Le matin du 12 octobre 1654, l’entrepôt municipal de poudre à canon de Delft, qui contenait plus de 40 tonnes de matériaux, a explosé. Près d’un tiers de la ville a été détruit, plus de 500 personnes ont été tuées et des milliers d’autres ont été blessées. La destruction a été immortalisée dans une peinture réalisée la même année par Egbert van der Poel. Il s’agit d’un complément qui donne à réfléchir au paysage urbain de Fabritius réalisé deux ans plus tôt.
En ce jour fatidique d’octobre, Fabritius travaillait dans son atelier, situé à proximité de l’entrepôt. Il a été gravement blessé lors de l’explosion et a succombé à ses blessures. Les spécialistes pensent qu’une grande partie de son œuvre aurait été conservée dans l’atelier et détruite par l’explosion.
La restauration du Chardonneret par le Mauritshuis en 2003 a révélé des informations intrigantes. Des dommages microscopiques ont été découverts, ce qui a conduit à la théorie selon laquelle le tableau se trouvait dans les décombres du studio. Au cours de cette opération de conservation, le tableau a été examiné par tomodensitométrie, devenant ainsi la première peinture à subir une telle analyse.

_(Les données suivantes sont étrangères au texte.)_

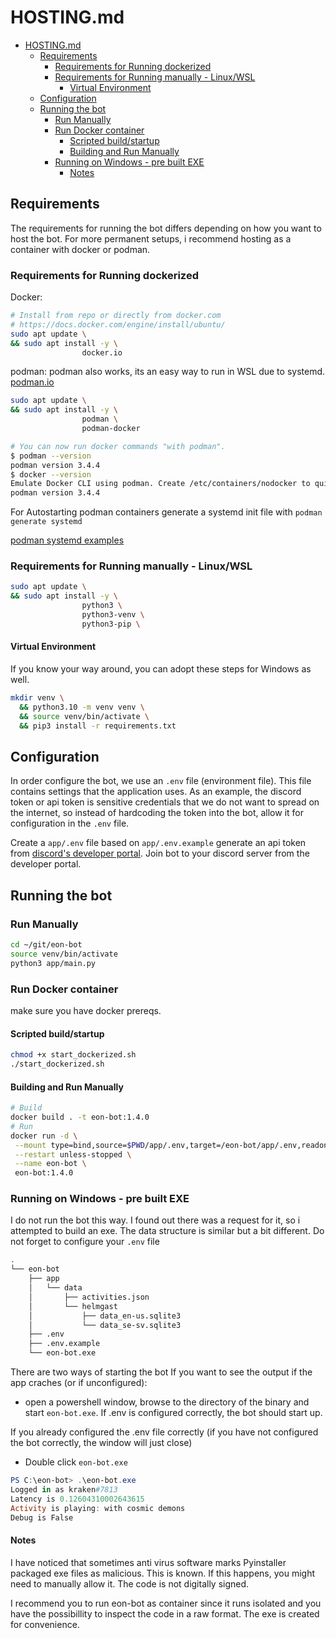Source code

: # HOSTING.md

- [HOSTING.md](#hostingmd)
  - [Requirements](#requirements)
    - [Requirements for Running dockerized](#requirements-for-running-dockerized)
    - [Requirements for Running manually - Linux/WSL](#requirements-for-running-manually---linuxwsl)
      - [Virtual Environment](#virtual-environment)
  - [Configuration](#configuration)
  - [Running the bot](#running-the-bot)
    - [Run Manually](#run-manually)
    - [Run Docker container](#run-docker-container)
      - [Scripted build/startup](#scripted-buildstartup)
      - [Building and Run Manually](#building-and-run-manually)
    - [Running on Windows - pre built EXE](#running-on-windows---pre-built-exe)
      - [Notes](#notes)

## Requirements

The requirements for running the bot differs depending on how you want to host the bot.
For more permanent setups, i recommend hosting as a container with docker or podman.

### Requirements for Running dockerized

Docker:

```bash
# Install from repo or directly from docker.com
# https://docs.docker.com/engine/install/ubuntu/
sudo apt update \
&& sudo apt install -y \
                docker.io 
```

podman:
podman also works, its an easy way to run in WSL due to systemd. [podman.io](https://podman.io/)

```bash
sudo apt update \
&& sudo apt install -y \
                podman \
                podman-docker

# You can now run docker commands "with podman".
$ podman --version
podman version 3.4.4
$ docker --version
Emulate Docker CLI using podman. Create /etc/containers/nodocker to quiet msg.
podman version 3.4.4
```

For Autostarting podman containers generate a systemd init file with ```podman generate systemd```

[podman systemd examples](https://docs.podman.io/en/latest/markdown/podman-generate-systemd.1.html#examples)

### Requirements for Running manually - Linux/WSL

```bash
sudo apt update \
&& sudo apt install -y \
                python3 \
                python3-venv \
                python3-pip \

```

#### Virtual Environment

If you know your way around, you can adopt these steps for Windows as well.

```bash
mkdir venv \
  && python3.10 -m venv venv \
  && source venv/bin/activate \
  && pip3 install -r requirements.txt
```

## Configuration

In order configure the bot, we use an ```.env``` file (environment file).
This file contains settings that the application uses. As an example, the discord token or api token is sensitive credentials that we do not want to spread on the internet, so instead of hardcoding the token into the bot, allow it for configuration in the ```.env``` file.

Create a ```app/.env``` file based on ```app/.env.example```
generate an api token from [discord's developer portal](https://discord.com/developers/).
Join bot to your discord server from the developer portal.

## Running the bot

### Run Manually

```bash
cd ~/git/eon-bot
source venv/bin/activate
python3 app/main.py
```

### Run Docker container

make sure you have docker prereqs.

#### Scripted build/startup

```bash
chmod +x start_dockerized.sh
./start_dockerized.sh
```

#### Building and Run Manually

```bash
# Build
docker build . -t eon-bot:1.4.0
# Run
docker run -d \
 --mount type=bind,source=$PWD/app/.env,target=/eon-bot/app/.env,readonly \
 --restart unless-stopped \
 --name eon-bot \
 eon-bot:1.4.0

```

### Running on Windows - pre built EXE

I do not run the bot this way. I found out there was a request for it, so i attempted to build an exe.
The data structure is similar but a bit different. Do not forget to configure your ```.env``` file

```bash
.
└── eon-bot
    ├── app
    │   └── data
    │       ├── activities.json
    │       └── helmgast
    │           ├── data_en-us.sqlite3
    │           └── data_se-sv.sqlite3
    ├── .env
    ├── .env.example
    └── eon-bot.exe
```

There are two ways of starting the bot
If you want to see the output if the app craches (or if unconfigured):

- open a powershell window, browse to the directory of the binary and start ```eon-bot.exe```. If .env is configured correctly, the bot should start up.

If you already configured the .env file correctly (if you have not configured the bot correctly, the window will just close)

- Double click ```eon-bot.exe```


```powershell
PS C:\eon-bot> .\eon-bot.exe
Logged in as kraken#7813
Latency is 0.12604310002643615
Activity is playing: with cosmic demons
Debug is False
```

#### Notes

I have noticed that sometimes anti virus software marks Pyinstaller packaged exe files as malicious.
This is known. If this happens, you might need to manually allow it.
The code is not digitally signed.

I recommend you to run eon-bot as container since it runs isolated and you have the possibillity to inspect the code in a raw format.
The exe is created for convenience.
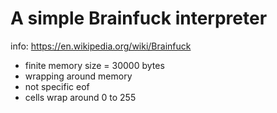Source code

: # A simple Brainfuck interpreter

info: https://en.wikipedia.org/wiki/Brainfuck

- finite memory size = 30000 bytes
- wrapping around memory
- not specific eof
- cells wrap around 0 to 255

Le vernis jaune, ancien et sale, a été enlevé et le fond clair d’origine a été retrouvé. Le musée écrit : « L’imagerie radiographique et infrarouge a montré que la perche inférieure a été ajoutée après coup, sur le fond blanc, sans doute pour accentuer l’effet de trompe-l’œil. »

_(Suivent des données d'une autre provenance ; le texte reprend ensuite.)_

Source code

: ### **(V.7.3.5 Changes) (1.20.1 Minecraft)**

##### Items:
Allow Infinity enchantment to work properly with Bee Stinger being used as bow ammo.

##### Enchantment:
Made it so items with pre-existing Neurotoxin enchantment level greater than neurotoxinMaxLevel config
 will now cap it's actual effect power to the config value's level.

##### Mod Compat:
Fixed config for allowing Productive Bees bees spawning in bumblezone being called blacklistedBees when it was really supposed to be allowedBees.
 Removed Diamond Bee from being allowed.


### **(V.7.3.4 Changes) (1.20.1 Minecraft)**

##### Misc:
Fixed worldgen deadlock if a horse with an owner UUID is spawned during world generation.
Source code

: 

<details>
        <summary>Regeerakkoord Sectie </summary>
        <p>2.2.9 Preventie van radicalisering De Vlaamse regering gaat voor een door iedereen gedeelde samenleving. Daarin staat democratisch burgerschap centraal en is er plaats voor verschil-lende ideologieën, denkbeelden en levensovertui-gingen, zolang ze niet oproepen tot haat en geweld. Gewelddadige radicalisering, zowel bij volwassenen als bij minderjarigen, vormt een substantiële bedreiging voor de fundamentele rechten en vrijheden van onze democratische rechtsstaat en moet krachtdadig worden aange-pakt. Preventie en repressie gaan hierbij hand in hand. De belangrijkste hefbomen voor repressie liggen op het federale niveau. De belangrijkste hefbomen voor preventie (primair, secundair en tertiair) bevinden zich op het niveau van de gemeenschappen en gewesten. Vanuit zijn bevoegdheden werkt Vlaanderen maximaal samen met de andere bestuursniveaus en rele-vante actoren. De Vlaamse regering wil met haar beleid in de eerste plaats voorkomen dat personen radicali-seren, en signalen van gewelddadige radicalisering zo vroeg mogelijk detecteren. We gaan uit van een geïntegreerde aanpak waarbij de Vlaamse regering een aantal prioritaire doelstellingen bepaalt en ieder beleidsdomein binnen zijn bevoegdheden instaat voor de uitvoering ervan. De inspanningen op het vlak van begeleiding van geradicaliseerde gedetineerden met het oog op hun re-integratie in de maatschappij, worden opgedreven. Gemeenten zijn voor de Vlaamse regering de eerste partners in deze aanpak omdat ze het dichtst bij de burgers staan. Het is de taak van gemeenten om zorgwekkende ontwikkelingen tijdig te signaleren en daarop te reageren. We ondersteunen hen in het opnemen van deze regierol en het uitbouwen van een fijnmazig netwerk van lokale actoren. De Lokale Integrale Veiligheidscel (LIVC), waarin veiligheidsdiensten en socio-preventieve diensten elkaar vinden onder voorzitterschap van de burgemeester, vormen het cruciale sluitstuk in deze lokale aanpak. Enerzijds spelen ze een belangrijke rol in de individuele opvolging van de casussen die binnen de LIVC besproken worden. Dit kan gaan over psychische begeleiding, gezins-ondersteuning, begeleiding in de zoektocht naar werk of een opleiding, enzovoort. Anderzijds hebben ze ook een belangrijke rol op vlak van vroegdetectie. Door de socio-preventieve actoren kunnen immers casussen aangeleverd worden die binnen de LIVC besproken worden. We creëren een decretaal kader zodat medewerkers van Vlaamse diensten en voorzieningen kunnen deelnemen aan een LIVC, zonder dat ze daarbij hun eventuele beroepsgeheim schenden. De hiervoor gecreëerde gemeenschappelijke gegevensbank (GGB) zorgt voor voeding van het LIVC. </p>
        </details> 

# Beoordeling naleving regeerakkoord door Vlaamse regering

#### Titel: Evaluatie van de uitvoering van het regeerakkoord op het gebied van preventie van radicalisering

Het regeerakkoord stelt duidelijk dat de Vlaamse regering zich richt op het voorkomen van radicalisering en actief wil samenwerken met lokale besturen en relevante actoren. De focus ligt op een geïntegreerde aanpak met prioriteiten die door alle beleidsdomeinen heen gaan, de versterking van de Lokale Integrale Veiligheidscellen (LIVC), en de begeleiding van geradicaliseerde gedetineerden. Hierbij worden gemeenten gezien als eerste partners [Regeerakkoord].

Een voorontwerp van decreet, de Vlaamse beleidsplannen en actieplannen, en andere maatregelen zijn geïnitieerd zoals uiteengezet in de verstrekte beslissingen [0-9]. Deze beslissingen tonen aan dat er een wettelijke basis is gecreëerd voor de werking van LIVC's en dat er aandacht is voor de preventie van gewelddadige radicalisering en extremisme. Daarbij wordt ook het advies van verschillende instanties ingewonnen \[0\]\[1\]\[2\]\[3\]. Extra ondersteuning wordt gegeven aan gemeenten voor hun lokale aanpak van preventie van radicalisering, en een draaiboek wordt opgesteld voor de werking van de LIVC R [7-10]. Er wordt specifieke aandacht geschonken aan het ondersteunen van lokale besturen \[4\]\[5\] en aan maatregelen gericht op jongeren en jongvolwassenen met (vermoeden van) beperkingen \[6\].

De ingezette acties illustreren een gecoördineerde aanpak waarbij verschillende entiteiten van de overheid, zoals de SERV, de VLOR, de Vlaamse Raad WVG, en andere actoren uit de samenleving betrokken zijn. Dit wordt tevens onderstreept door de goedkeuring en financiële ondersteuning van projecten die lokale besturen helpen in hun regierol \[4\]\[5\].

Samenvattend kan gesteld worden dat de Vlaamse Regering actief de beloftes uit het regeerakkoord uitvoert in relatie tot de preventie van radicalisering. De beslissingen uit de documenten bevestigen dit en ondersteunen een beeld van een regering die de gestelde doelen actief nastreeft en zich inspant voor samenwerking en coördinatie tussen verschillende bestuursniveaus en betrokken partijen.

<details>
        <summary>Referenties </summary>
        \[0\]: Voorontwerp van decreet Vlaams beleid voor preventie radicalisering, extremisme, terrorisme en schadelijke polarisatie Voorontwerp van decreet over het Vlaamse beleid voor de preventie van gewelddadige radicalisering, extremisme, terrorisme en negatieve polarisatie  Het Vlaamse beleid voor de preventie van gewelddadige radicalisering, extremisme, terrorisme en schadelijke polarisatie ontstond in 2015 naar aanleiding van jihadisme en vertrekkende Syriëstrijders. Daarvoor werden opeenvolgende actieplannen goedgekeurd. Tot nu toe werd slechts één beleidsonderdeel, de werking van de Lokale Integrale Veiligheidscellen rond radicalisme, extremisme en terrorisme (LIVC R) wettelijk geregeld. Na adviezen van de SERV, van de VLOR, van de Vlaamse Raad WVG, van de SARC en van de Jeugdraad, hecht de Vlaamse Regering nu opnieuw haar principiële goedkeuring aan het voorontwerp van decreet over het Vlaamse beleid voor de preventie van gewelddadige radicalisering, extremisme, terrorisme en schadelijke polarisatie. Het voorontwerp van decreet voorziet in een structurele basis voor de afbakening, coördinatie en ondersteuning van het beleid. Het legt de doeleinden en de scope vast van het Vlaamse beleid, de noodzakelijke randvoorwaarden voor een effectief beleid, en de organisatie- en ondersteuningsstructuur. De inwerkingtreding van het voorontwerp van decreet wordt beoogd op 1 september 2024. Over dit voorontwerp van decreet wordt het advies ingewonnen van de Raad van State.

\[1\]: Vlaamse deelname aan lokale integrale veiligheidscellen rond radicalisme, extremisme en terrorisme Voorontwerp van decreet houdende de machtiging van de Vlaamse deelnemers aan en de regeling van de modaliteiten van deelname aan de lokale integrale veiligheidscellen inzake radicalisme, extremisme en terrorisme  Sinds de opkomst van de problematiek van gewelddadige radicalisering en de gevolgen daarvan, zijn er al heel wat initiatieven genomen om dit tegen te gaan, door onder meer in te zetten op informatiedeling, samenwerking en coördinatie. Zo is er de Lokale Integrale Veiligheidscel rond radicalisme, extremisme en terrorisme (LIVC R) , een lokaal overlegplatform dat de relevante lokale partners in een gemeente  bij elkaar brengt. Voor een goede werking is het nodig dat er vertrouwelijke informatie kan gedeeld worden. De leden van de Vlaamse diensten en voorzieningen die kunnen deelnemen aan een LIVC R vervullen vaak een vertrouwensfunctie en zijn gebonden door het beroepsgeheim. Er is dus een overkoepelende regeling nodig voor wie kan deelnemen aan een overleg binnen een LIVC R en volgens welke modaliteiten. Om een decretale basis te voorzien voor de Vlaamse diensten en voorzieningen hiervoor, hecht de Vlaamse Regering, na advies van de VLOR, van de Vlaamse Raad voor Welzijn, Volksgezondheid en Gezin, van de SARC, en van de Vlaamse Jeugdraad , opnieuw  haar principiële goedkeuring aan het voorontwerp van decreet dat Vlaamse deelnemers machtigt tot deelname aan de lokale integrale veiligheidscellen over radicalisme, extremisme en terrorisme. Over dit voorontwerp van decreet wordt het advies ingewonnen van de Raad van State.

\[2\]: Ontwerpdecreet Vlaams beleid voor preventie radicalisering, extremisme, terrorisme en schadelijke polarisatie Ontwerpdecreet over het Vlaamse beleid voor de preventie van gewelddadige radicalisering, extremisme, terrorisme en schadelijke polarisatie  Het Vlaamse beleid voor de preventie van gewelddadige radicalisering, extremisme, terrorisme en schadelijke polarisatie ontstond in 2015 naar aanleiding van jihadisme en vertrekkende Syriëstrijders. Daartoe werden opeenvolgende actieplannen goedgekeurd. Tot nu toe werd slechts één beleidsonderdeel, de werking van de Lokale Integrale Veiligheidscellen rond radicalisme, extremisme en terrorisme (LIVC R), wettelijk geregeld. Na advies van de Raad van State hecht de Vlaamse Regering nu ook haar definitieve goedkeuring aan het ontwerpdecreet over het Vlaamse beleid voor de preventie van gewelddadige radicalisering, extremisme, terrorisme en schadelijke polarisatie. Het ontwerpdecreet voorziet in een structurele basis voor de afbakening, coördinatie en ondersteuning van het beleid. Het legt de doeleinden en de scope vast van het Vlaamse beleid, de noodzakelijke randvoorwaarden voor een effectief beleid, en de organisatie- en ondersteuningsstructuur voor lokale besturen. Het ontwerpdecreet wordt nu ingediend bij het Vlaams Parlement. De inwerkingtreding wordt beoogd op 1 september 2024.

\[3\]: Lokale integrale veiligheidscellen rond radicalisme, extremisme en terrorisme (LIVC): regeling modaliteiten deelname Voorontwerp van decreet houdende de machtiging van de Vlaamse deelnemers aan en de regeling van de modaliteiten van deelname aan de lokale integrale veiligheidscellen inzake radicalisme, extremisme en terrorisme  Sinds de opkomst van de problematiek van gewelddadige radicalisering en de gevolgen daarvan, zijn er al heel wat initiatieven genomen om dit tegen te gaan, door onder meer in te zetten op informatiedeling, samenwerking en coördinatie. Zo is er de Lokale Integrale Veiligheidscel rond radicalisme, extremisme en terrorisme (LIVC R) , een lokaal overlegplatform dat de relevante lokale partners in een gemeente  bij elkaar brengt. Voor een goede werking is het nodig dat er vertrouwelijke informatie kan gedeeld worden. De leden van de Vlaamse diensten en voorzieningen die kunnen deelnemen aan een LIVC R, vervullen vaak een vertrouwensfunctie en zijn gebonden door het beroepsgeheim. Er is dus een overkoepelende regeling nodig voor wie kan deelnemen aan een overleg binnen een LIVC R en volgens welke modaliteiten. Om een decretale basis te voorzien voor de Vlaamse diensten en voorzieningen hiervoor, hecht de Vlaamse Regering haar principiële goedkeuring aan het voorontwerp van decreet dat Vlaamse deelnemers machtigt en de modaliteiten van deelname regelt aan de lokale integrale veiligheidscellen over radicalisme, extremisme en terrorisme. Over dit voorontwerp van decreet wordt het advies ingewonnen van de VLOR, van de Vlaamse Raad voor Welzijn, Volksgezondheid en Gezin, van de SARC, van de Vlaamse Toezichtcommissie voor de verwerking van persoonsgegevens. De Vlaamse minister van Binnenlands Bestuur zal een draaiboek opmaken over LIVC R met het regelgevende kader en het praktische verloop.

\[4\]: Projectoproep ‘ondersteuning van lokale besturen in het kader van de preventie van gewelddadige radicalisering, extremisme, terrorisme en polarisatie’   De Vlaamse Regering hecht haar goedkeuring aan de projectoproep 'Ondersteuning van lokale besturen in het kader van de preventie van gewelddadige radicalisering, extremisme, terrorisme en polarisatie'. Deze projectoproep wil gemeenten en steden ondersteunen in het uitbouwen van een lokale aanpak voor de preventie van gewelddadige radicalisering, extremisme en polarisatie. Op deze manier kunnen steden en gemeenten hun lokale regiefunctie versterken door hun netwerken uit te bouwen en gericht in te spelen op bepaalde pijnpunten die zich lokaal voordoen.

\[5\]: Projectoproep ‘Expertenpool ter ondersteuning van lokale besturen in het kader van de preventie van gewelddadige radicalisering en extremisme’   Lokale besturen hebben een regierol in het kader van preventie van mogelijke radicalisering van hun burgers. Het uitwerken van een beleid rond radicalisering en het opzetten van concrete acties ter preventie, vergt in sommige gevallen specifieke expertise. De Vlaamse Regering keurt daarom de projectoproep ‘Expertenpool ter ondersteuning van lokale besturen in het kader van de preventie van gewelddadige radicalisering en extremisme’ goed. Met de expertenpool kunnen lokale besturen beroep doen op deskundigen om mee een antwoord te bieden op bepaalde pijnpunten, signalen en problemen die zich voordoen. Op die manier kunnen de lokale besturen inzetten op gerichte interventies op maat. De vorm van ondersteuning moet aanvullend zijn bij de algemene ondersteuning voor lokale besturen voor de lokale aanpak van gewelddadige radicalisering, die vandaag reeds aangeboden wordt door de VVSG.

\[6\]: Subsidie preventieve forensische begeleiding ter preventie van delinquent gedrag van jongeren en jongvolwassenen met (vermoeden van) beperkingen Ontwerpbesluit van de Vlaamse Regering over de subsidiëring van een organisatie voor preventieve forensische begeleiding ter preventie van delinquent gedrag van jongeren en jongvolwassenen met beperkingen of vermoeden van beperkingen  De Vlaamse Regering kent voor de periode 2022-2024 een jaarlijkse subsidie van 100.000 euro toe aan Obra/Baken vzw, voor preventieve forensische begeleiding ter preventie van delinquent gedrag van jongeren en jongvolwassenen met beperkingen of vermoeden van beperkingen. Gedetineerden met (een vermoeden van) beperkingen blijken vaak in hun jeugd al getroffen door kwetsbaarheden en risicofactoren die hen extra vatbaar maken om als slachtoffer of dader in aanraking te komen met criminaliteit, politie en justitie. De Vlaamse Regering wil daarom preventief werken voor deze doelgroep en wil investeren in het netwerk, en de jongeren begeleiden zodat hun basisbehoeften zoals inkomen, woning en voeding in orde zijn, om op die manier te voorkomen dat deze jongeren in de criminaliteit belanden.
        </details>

Après sa mort, Fabritius est tombé dans l’oubli. Le destin de Vermeer, un autre artiste de Delft, a suivi le même chemin. Vermeer, dont l’œuvre explore l’immobilité et la lumière dans la veine de Fabritius, a été redécouvert au milieu du XIXe siècle par le critique d’art français Théophile Thoré-Bürger. En outre, Théophile Thoré-Bürger s’est fait le champion de Fabritius, d’abord sur la base du Chardonneret, qu’il a découvert dans une collection privée. Avant cette époque, les œuvres de Fabritius étaient généralement attribuées à Rembrandt.
Les historiens de l’art se demandent si Fabritius aurait surpassé Rembrandt et Vermeer, les deux figures de proue du Siècle d’or néerlandais, s’il avait vécu. Pour un artiste dont la carrière n’a duré que 12 ans, Fabritius a laissé une marque indélébile dans l’histoire de l’art.